Document text —
- Born: Martyn Benjamin Wood 25 April 1977 (age 49) Harrogate, England
- Height: 1.78 m (5 ft 10 in)
- Weight: 207 lb (14 st 11 lb)

Rugby union career
- Position: Scrum-half
- Current team: Retired

Senior career
- Years: Team / Apps / (Points)
- 1996–2003: Wasps / 84 / (50)
- 2003-2005: Bath / 44 / (5)

International career
- Years: Team / Apps / (Points)
- 2001: England / 2 / (5)

Coaching career
- Years: Team
- 2019: Yorkshire Carnegie

= Martyn Wood =

England international rugby union player

Martyn Benjamin Wood (born 25 April 1977 in Harrogate) was the Director of Rugby at Yorkshire Carnegie in the RFU Championship, he was previously a rugby union scrum-half who played for Wasps and Bath. In 2001 he gained 2 caps for .

Written tasks —
• A. Translate this sentence from the Martyn Wood profile into French: "Martyn Benjamin Wood (born 25 April 1977 in Harrogate) was the Director of Rugby at Yorkshire Carnegie in the RFU Championship, he was previously a rugby union scrum-half who played for Wasps and Bath."
• B. Answer these questions from the Martyn Wood profile:
(i) Which club did he play for from 1996 to 2003?
(ii) What position did he play?
(iii) How many appearances did he make for Bath?
• C. Extend the Martyn Wood profile with a few more sentences, beginning after its final sentence.

Information provided —

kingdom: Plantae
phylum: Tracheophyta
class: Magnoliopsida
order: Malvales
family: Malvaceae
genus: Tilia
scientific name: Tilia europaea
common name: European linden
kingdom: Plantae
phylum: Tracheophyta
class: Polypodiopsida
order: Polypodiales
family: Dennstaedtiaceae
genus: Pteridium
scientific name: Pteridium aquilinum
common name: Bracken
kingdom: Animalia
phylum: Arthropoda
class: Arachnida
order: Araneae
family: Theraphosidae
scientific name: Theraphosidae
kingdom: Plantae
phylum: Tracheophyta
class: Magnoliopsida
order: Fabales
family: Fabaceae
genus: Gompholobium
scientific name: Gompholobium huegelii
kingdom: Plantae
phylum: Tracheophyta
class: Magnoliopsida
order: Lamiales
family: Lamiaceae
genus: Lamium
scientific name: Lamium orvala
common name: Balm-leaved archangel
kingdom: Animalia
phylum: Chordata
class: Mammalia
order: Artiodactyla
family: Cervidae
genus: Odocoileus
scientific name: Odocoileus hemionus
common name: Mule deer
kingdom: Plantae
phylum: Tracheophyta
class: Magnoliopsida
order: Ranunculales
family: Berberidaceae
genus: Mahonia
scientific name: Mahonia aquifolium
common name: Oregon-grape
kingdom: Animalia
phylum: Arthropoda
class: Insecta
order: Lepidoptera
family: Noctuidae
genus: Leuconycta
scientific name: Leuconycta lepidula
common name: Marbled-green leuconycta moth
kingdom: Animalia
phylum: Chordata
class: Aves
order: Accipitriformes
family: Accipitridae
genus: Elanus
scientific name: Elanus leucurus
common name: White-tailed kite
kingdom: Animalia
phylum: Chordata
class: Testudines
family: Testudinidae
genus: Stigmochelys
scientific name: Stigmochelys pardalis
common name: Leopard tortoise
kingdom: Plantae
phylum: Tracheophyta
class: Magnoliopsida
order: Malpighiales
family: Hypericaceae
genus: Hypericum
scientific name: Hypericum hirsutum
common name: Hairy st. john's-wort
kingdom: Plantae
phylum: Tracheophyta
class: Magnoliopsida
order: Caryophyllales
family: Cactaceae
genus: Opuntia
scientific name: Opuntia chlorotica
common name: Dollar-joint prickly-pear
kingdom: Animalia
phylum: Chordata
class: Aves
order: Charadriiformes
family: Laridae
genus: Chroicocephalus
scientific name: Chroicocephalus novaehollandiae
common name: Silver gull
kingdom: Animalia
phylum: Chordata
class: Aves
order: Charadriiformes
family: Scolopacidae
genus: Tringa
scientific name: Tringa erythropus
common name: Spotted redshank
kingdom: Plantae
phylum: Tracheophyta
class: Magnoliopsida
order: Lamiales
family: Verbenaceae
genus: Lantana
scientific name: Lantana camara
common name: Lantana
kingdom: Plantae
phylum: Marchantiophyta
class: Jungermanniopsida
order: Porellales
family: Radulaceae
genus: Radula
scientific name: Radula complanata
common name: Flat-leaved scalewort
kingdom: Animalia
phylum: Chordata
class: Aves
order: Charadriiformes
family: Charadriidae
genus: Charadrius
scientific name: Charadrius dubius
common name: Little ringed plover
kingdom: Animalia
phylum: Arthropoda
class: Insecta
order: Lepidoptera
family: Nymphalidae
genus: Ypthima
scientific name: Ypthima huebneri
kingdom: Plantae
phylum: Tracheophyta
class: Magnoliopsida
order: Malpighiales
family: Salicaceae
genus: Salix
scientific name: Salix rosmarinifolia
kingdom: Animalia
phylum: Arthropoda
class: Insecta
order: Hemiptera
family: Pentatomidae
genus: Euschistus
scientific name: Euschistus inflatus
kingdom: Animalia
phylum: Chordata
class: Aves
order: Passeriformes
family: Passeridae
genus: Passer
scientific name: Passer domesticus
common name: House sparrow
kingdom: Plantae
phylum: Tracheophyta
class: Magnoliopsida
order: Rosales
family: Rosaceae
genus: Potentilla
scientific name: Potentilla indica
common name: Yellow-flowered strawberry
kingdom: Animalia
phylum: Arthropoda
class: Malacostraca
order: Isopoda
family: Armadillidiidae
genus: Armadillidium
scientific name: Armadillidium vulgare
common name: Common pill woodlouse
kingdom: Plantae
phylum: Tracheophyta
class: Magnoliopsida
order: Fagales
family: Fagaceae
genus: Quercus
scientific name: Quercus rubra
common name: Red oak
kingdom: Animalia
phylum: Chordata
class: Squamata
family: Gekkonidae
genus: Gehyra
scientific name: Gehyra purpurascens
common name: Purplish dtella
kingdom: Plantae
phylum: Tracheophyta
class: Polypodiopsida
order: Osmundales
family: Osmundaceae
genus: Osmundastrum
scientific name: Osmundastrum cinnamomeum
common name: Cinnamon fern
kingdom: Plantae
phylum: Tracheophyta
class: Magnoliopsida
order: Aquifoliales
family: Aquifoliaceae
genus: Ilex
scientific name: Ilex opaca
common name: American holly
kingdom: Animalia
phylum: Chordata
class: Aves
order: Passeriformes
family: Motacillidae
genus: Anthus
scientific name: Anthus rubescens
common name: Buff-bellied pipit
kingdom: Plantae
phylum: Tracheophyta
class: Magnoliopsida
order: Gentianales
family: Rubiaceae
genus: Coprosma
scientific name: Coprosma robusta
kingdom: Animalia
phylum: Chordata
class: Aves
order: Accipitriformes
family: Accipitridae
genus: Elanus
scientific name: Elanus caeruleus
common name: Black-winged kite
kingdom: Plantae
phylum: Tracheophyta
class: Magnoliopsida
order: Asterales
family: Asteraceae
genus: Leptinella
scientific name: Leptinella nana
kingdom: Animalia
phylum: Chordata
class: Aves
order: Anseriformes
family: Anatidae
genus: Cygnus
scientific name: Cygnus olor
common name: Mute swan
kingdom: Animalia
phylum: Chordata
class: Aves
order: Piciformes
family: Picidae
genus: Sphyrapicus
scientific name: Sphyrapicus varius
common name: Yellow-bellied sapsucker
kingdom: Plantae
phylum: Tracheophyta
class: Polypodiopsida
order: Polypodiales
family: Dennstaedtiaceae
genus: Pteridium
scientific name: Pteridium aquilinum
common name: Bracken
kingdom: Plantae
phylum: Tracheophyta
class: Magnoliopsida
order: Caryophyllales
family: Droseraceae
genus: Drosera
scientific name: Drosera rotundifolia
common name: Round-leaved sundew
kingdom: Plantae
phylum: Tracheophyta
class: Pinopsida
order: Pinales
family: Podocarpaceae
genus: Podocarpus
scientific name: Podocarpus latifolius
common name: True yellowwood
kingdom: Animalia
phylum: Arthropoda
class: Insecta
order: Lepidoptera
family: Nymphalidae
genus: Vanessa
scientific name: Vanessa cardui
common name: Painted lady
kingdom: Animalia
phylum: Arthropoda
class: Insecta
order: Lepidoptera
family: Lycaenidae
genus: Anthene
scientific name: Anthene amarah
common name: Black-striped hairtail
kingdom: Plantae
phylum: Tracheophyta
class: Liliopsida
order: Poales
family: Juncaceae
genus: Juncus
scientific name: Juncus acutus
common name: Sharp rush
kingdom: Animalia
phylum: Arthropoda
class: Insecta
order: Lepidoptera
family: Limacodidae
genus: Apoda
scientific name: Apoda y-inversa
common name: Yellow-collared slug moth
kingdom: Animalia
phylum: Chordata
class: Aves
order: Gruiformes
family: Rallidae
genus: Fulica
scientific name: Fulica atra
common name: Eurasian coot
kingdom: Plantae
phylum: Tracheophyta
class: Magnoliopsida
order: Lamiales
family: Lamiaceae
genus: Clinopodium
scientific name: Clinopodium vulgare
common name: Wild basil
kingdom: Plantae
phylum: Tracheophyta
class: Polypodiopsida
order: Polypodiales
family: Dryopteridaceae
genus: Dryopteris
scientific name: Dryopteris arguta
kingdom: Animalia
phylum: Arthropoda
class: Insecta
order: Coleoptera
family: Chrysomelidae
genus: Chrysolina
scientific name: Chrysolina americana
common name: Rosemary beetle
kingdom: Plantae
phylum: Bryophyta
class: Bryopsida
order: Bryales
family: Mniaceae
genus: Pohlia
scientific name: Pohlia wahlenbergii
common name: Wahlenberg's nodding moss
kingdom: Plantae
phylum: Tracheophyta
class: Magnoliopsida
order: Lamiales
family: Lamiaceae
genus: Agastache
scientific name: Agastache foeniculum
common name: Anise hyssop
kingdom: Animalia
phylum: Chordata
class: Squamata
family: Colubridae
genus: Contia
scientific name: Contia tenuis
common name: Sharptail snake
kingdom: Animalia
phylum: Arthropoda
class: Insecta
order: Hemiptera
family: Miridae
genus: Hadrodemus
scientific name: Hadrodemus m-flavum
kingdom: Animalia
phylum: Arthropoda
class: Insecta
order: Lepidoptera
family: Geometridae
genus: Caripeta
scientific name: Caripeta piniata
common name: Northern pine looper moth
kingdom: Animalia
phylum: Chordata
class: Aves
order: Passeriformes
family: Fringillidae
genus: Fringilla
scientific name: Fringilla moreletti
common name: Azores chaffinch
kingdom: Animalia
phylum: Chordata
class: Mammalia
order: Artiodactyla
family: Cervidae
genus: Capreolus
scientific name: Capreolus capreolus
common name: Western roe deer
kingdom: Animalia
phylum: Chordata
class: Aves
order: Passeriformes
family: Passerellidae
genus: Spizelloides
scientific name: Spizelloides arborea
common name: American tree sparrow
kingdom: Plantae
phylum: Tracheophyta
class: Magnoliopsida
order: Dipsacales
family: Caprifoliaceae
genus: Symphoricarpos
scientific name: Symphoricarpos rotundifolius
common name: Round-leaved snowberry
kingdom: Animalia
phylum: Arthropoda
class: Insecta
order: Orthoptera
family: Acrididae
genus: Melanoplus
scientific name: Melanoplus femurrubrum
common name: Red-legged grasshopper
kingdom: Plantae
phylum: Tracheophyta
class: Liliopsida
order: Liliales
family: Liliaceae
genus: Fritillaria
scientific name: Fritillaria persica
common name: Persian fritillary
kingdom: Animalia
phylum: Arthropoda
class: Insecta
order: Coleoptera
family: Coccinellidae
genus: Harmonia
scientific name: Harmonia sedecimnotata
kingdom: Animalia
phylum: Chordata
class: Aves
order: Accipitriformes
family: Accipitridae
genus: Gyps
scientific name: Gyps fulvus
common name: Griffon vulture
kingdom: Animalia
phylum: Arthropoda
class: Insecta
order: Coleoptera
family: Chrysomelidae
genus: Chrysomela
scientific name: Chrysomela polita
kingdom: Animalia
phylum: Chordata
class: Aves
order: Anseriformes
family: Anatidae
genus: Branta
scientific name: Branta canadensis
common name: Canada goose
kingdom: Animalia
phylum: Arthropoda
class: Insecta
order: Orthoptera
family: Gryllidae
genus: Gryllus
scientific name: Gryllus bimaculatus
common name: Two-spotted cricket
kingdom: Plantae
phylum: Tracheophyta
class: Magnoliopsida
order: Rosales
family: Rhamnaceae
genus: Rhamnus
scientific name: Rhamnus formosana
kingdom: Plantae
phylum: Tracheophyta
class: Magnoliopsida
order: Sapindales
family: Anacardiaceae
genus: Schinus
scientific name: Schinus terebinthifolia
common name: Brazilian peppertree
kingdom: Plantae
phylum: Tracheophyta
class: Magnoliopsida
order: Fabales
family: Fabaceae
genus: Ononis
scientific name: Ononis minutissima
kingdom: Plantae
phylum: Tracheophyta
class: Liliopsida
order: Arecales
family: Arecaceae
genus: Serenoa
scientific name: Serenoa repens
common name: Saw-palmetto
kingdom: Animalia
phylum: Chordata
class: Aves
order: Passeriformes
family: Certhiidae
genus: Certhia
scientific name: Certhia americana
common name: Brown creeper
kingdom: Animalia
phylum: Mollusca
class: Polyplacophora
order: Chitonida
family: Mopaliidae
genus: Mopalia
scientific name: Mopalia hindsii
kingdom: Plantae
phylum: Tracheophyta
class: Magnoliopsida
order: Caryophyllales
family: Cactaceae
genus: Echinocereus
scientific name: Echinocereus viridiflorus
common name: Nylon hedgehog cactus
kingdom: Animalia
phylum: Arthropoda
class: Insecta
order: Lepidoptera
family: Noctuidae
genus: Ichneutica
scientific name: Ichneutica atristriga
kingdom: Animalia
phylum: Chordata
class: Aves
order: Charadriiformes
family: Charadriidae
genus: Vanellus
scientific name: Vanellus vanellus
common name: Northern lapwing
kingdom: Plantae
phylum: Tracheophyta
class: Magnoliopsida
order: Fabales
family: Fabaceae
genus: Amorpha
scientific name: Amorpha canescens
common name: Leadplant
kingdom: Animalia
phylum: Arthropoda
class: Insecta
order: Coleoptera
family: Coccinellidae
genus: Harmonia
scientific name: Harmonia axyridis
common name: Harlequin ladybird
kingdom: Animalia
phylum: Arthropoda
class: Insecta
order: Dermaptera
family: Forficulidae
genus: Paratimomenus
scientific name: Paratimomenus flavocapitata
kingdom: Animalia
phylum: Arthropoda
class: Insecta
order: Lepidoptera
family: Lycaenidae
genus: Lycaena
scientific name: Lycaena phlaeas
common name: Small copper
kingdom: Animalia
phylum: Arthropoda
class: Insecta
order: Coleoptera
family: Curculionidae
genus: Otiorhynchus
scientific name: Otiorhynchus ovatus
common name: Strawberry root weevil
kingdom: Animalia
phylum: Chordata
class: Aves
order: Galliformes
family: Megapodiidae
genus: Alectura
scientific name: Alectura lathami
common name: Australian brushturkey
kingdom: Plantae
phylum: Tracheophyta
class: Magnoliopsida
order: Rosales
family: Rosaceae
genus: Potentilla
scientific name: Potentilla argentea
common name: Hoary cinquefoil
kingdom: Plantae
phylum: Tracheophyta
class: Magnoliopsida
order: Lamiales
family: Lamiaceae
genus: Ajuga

Outputs for the tasks —
• A. Martyn Benjamin Wood (né le 25 avril 1977 à Harrogate) était le directeur du rugby des Yorkshire Carnegie en RFU Championship ; il était auparavant un demi de mêlée de rugby à XV qui a joué pour les Wasps et Bath.

• B.
(i) Wasps
(ii) Scrum-half
(iii) 44

• C.
==Early career==
Wood attended Harrogate Grammar School from 1988 to 1995 where he played in the School Rugby team. Wood would become a successful part of the Senior 1st XV. He also played for Harrogate

==Club career==

Wood began his career at Wasps, making his debut in 1996 and remained there until 2003. Whilst at Wasps he won the Challenge Cup in 2003 (scoring a try in the final) and the domestic Anglo-Welsh Cup (currently known as the LV Cup) in 1999 and 2000 (though he was not part of the squad for the 1999 final). He was also part of the Wasps team which won the Premiership in 1996/97 and 2002/03, In the summer of 2003 he joined Bath and signed a new contract with them in 2005. However, in November 2005 he injured his neck in a freak trampolining accident, leading to him having to retire from the game exactly a year later.

==International career==

Wood was called up as an injury replacement for the 1999 Rugby World Cup and also as injury cover for the victorious 2003 Rugby World Cup. However he was never officially added to the 2003 squad after certain players recovered, meaning he was unable to pick up a medal for the 2003 success despite flying out to Australia.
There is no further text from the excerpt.